--- Task prompt ---
Beginning with the line where "without a visit to the" occurs, transcribe every line exactly through the last line of the listing below, and no others.
[[ Records shown, beginning ]]
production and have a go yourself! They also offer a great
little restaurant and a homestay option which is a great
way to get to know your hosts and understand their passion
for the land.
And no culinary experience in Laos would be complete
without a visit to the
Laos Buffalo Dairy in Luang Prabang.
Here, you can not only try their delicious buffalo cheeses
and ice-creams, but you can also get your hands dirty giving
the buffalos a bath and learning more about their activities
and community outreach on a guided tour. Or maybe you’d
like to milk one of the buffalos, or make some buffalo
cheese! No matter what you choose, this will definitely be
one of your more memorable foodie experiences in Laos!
[[ Records shown, end ]]
--- Answer for the task ---
without a visit to the
Laos Buffalo Dairy in Luang Prabang.
Here, you can not only try their delicious buffalo cheeses
and ice-creams, but you can also get your hands dirty giving
the buffalos a bath and learning more about their activities
and community outreach on a guided tour. Or maybe you’d
like to milk one of the buffalos, or make some buffalo
cheese! No matter what you choose, this will definitely be
one of your more memorable foodie experiences in Laos!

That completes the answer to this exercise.